### EXERCISE
Copy every line below exactly.

|---|

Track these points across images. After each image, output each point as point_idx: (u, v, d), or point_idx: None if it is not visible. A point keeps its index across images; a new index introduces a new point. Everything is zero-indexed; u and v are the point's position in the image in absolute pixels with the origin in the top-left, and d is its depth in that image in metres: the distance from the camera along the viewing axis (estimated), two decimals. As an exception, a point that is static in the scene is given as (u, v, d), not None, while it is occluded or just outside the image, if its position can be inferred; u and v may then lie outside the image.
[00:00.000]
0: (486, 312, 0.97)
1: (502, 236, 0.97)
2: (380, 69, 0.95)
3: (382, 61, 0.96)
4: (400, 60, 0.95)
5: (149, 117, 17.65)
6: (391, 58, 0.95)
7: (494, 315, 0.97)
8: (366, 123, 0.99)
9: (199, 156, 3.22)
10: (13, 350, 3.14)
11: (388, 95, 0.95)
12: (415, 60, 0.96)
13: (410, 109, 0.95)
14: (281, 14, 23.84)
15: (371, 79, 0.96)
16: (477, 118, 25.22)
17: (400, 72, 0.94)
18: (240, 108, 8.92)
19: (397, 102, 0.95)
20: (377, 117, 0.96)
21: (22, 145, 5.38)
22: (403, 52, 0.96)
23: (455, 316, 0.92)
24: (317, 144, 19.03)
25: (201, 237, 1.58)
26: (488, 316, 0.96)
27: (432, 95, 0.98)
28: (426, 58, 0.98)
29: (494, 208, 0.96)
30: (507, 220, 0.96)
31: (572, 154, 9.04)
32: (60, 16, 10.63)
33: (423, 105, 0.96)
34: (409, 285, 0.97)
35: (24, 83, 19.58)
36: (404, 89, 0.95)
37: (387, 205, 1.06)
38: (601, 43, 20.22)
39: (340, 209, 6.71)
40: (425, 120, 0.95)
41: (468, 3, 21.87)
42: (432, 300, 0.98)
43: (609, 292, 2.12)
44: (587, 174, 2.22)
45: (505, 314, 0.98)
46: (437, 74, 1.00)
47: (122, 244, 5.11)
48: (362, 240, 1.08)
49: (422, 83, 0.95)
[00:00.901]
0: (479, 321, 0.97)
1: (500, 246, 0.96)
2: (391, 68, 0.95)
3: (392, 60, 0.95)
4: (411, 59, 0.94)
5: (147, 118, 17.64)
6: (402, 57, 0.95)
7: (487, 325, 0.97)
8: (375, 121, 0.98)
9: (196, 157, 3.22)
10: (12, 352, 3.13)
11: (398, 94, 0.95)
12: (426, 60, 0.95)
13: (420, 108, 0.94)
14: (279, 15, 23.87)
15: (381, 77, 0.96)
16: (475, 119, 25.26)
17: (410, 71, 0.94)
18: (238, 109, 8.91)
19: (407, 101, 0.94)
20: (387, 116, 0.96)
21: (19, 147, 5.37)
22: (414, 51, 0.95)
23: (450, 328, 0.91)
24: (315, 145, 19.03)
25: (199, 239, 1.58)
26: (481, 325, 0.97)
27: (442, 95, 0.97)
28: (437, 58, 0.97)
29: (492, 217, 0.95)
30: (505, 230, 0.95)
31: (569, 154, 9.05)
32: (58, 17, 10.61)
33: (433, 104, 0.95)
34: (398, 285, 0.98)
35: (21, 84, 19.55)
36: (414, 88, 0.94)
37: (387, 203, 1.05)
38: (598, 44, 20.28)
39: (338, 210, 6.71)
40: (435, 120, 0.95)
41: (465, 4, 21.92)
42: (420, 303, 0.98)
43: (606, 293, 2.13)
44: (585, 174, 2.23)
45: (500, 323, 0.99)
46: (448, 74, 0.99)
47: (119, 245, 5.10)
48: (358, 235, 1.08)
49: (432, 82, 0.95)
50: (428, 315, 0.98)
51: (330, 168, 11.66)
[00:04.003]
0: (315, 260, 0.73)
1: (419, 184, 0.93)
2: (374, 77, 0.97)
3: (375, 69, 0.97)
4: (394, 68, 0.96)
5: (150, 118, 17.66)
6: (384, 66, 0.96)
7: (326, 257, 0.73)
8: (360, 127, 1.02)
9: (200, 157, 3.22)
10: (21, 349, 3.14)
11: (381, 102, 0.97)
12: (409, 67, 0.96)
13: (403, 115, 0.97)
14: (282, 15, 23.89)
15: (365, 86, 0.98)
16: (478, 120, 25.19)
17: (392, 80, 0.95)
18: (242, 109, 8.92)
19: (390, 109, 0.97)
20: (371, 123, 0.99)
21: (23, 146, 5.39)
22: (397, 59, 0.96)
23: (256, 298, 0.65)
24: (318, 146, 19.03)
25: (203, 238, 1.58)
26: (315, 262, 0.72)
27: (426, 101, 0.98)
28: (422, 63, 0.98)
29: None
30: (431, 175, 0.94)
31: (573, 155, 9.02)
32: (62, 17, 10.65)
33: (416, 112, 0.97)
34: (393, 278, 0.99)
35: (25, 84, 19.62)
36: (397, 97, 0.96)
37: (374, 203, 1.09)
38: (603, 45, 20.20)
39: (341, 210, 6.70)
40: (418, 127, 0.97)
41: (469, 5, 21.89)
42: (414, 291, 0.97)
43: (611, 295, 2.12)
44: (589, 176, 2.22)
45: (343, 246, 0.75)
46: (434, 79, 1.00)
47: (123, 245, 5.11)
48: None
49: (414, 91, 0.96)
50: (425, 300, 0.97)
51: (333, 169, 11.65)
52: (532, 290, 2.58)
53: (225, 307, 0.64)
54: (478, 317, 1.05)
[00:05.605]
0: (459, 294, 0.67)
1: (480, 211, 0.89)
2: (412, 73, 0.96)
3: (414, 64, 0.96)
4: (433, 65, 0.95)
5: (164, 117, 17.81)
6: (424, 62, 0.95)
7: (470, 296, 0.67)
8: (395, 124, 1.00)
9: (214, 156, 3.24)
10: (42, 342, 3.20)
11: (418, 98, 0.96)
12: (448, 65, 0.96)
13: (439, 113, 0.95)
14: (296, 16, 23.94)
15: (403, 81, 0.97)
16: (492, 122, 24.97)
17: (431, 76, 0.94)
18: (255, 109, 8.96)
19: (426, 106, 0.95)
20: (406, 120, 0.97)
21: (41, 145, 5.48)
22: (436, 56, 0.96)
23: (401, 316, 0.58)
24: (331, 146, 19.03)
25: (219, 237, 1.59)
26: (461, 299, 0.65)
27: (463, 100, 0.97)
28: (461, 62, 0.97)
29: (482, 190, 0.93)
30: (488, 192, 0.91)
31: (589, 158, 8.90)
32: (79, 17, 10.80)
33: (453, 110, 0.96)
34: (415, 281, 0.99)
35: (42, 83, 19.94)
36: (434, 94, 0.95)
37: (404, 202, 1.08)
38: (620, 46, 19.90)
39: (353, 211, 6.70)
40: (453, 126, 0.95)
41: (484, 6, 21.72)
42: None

|---|

### ANSWER AREA
Track these points across images. After each image, output each point as point_idx: (u, v, d), or point_idx: None if it is not visible. A point keeps its index across images; a new index introduces a new point. Everything is zero-indexed; u and v are the point's position in the image in absolute pixels with the origin in the top-left, and d is its depth in that image in metres: the distance from the camera along the viewing axis (estimated), two decimals. As an exception, a point that is static in the scene is given as (u, v, d), not None, while it is occluded or just outside the image, if its position can be inferred; u and v may then lie outside the image.
[00:00.000]
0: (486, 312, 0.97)
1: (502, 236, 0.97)
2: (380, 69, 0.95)
3: (382, 61, 0.96)
4: (400, 60, 0.95)
5: (149, 117, 17.65)
6: (391, 58, 0.95)
7: (494, 315, 0.97)
8: (366, 123, 0.99)
9: (199, 156, 3.22)
10: (13, 350, 3.14)
11: (388, 95, 0.95)
12: (415, 60, 0.96)
13: (410, 109, 0.95)
14: (281, 14, 23.84)
15: (371, 79, 0.96)
16: (477, 118, 25.22)
17: (400, 72, 0.94)
18: (240, 108, 8.92)
19: (397, 102, 0.95)
20: (377, 117, 0.96)
21: (22, 145, 5.38)
22: (403, 52, 0.96)
23: (455, 316, 0.92)
24: (317, 144, 19.03)
25: (201, 237, 1.58)
26: (488, 316, 0.96)
27: (432, 95, 0.98)
28: (426, 58, 0.98)
29: (494, 208, 0.96)
30: (507, 220, 0.96)
31: (572, 154, 9.04)
32: (60, 16, 10.63)
33: (423, 105, 0.96)
34: (409, 285, 0.97)
35: (24, 83, 19.58)
36: (404, 89, 0.95)
37: (387, 205, 1.06)
38: (601, 43, 20.22)
39: (340, 209, 6.71)
40: (425, 120, 0.95)
41: (468, 3, 21.87)
42: (432, 300, 0.98)
43: (609, 292, 2.12)
44: (587, 174, 2.22)
45: (505, 314, 0.98)
46: (437, 74, 1.00)
47: (122, 244, 5.11)
48: (362, 240, 1.08)
49: (422, 83, 0.95)
[00:00.901]
0: (479, 321, 0.97)
1: (500, 246, 0.96)
2: (391, 68, 0.95)
3: (392, 60, 0.95)
4: (411, 59, 0.94)
5: (147, 118, 17.64)
6: (402, 57, 0.95)
7: (487, 325, 0.97)
8: (375, 121, 0.98)
9: (196, 157, 3.22)
10: (12, 352, 3.13)
11: (398, 94, 0.95)
12: (426, 60, 0.95)
13: (420, 108, 0.94)
14: (279, 15, 23.87)
15: (381, 77, 0.96)
16: (475, 119, 25.26)
17: (410, 71, 0.94)
18: (238, 109, 8.91)
19: (407, 101, 0.94)
20: (387, 116, 0.96)
21: (19, 147, 5.37)
22: (414, 51, 0.95)
23: (450, 328, 0.91)
24: (315, 145, 19.03)
25: (199, 239, 1.58)
26: (481, 325, 0.97)
27: (442, 95, 0.97)
28: (437, 58, 0.97)
29: (492, 217, 0.95)
30: (505, 230, 0.95)
31: (569, 154, 9.05)
32: (58, 17, 10.61)
33: (433, 104, 0.95)
34: (398, 285, 0.98)
35: (21, 84, 19.55)
36: (414, 88, 0.94)
37: (387, 203, 1.05)
38: (598, 44, 20.28)
39: (338, 210, 6.71)
40: (435, 120, 0.95)
41: (465, 4, 21.92)
42: (420, 303, 0.98)
43: (606, 293, 2.13)
44: (585, 174, 2.23)
45: (500, 323, 0.99)
46: (448, 74, 0.99)
47: (119, 245, 5.10)
48: (358, 235, 1.08)
49: (432, 82, 0.95)
50: (428, 315, 0.98)
51: (330, 168, 11.66)
[00:04.003]
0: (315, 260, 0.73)
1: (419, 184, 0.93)
2: (374, 77, 0.97)
3: (375, 69, 0.97)
4: (394, 68, 0.96)
5: (150, 118, 17.66)
6: (384, 66, 0.96)
7: (326, 257, 0.73)
8: (360, 127, 1.02)
9: (200, 157, 3.22)
10: (21, 349, 3.14)
11: (381, 102, 0.97)
12: (409, 67, 0.96)
13: (403, 115, 0.97)
14: (282, 15, 23.89)
15: (365, 86, 0.98)
16: (478, 120, 25.19)
17: (392, 80, 0.95)
18: (242, 109, 8.92)
19: (390, 109, 0.97)
20: (371, 123, 0.99)
21: (23, 146, 5.39)
22: (397, 59, 0.96)
23: (256, 298, 0.65)
24: (318, 146, 19.03)
25: (203, 238, 1.58)
26: (315, 262, 0.72)
27: (426, 101, 0.98)
28: (422, 63, 0.98)
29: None
30: (431, 175, 0.94)
31: (573, 155, 9.02)
32: (62, 17, 10.65)
33: (416, 112, 0.97)
34: (393, 278, 0.99)
35: (25, 84, 19.62)
36: (397, 97, 0.96)
37: (374, 203, 1.09)
38: (603, 45, 20.20)
39: (341, 210, 6.70)
40: (418, 127, 0.97)
41: (469, 5, 21.89)
42: (414, 291, 0.97)
43: (611, 295, 2.12)
44: (589, 176, 2.22)
45: (343, 246, 0.75)
46: (434, 79, 1.00)
47: (123, 245, 5.11)
48: None
49: (414, 91, 0.96)
50: (425, 300, 0.97)
51: (333, 169, 11.65)
52: (532, 290, 2.58)
53: (225, 307, 0.64)
54: (478, 317, 1.05)
[00:05.605]
0: (459, 294, 0.67)
1: (480, 211, 0.89)
2: (412, 73, 0.96)
3: (414, 64, 0.96)
4: (433, 65, 0.95)
5: (164, 117, 17.81)
6: (424, 62, 0.95)
7: (470, 296, 0.67)
8: (395, 124, 1.00)
9: (214, 156, 3.24)
10: (42, 342, 3.20)
11: (418, 98, 0.96)
12: (448, 65, 0.96)
13: (439, 113, 0.95)
14: (296, 16, 23.94)
15: (403, 81, 0.97)
16: (492, 122, 24.97)
17: (431, 76, 0.94)
18: (255, 109, 8.96)
19: (426, 106, 0.95)
20: (406, 120, 0.97)
21: (41, 145, 5.48)
22: (436, 56, 0.96)
23: (401, 316, 0.58)
24: (331, 146, 19.03)
25: (219, 237, 1.59)
26: (461, 299, 0.65)
27: (463, 100, 0.97)
28: (461, 62, 0.97)
29: (482, 190, 0.93)
30: (488, 192, 0.91)
31: (589, 158, 8.90)
32: (79, 17, 10.80)
33: (453, 110, 0.96)
34: (415, 281, 0.99)
35: (42, 83, 19.94)
36: (434, 94, 0.95)
37: (404, 202, 1.08)
38: (620, 46, 19.90)
39: (353, 211, 6.70)
40: (453, 126, 0.95)
41: (484, 6, 21.72)
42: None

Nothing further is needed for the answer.